The Prison Service director said a special facility for pregnant inmates and mothers with children under one year could be established in Světlá nad Sázavou within months of a change in the law.

Czech railways to install cameras at crossings in wake of deaths, impose fines

The Railway Infrastructure Administration (SŽDC) plans to install a new CCTV system at selected railway crossings in a bid to reduce traffic fatalities. Drivers filmed making dangerous crossings will face fines, the Administration said.

The move comes following a spate of lethal train accidents involving motorists this summer. More than 740 collisions and other extraordinary events were recorded on the Czech rail network from January through end July. Those crashes left 130 people dead.

Apart from looking to encourage responsible driving at railway crossings, plans are also afoot to install barriers at most of the country’s first-class roads by 2023.

Ex-top cop fighting organised crime steps down as head of Customs investigative branch

Robert Šlachta, one of the Czech Republic’s most prominent law enforcement officials for nearly three decades, has resigned from office.

Mr Šlachta headed a specialised police unit combatting organised crime (ÚOOZ) before leading the investigative branch of the General Directorate of Customs for three years.

He resigned as head of that unit in June 2016 in protest at what he described as a politically motivated shake up aimed at curbing his force’s effectiveness by merging it with another anti-corruption one.

A General Directorate of Customs spokesperson said Mr Šlachta has declined to comment on his decision but that it was not linked to his service at the Directorate.

ČSÚ: Average Czech monthly salary at CZK 34,000, 24 pct less than in Prague

The average monthly salary in the Czech Republic, which has risen steadily in recent months, has just passed the 34,000 crown mark, equivalent to 1,313 euros or 1,439 US dollars.

According to the Czech Statistical Office (ČSÚ), that represents a 7.2 percent increase in annual terms. In real terms, the average monthly salary grew by 4.3 percent compared to the second quarter of 2018.
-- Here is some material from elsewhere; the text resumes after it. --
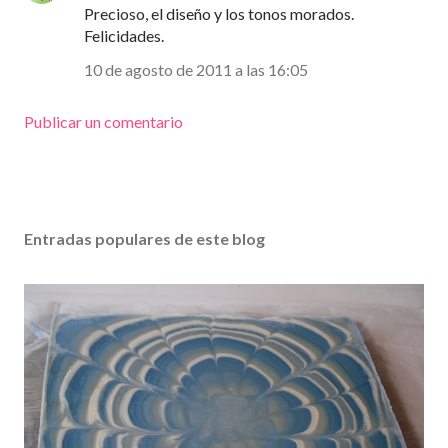
Precioso, el diseño y los tonos morados.
Felicidades.
10 de agosto de 2011 a las 16:05
Publicar un comentario
Entradas populares de este blog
However, two-thirds of full-time employees make less than 34,000 crowns, and the median salary is just 29,127 crowns, an increase of 6.9 percent.
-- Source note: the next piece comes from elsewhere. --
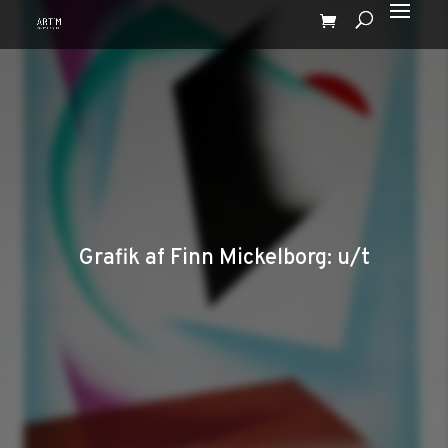
Grafik af Finn Mickelborg: u/t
As for salaries in the capital, Prague, the average monthly salary reached of 42,297 crowns in the second quarter of this year.

Marhoul’s Painted Bird receives long ovations after Venice world premiere

The world premiere of The Painted Bird by Czech director Václav Marhoul received long ovations at the Venice International Film Festival, where it is in the main competition, on Tuesday evening. The premiere was attended by several of its stars, including Julian Sands, Stellan Skarsgard, Udo Kier and Barry Pepper. Its Czech lead Petr Kotlár appeared on the red carpet but did not watch the gruelling film in view of his young age.

While some critics reportedly walked out of a press screening, The Painted Bird has received positive reviews from such outlets as The Guardian and Variety.

Signal Festival to present 18 light and video-mapping installations under ‘Revolution’ theme

This year’s edition of the Signal Festival, which features 18 artistic light installations and video-mappings at indoor and outdoor locations in Prague, will be held under the theme ‘Revolution’.

Like last year, the art will be displayed on three routes, namely in Karlín, Staré Město and Malá Strana. Half of the artists are Czech and half from various foreign countries.

A third of the works will be located in the so-called gallery zone, for example at the Museum of Music or the Ministry of Transport. The largest laser display, by Czech artist Jakub Pešek, will span from the Smetana Embankment across and across Střelecký Island.

Organisers say they except the four-day Signal Festival, which begins on 10 October, will draw some 600,000 spectators. The theme was chosen as part of celebrations ahead of the 30th anniversary of the Velvet Revolution.

Weather outlook

Tuesday should be relatively cool and cloudy throughout most of the country. Rain is likely in northern and southern Bohemia, while clear skies are forecast for south-eastern Moravia. Daytime highs should range from 18 to 26 degrees Celsius.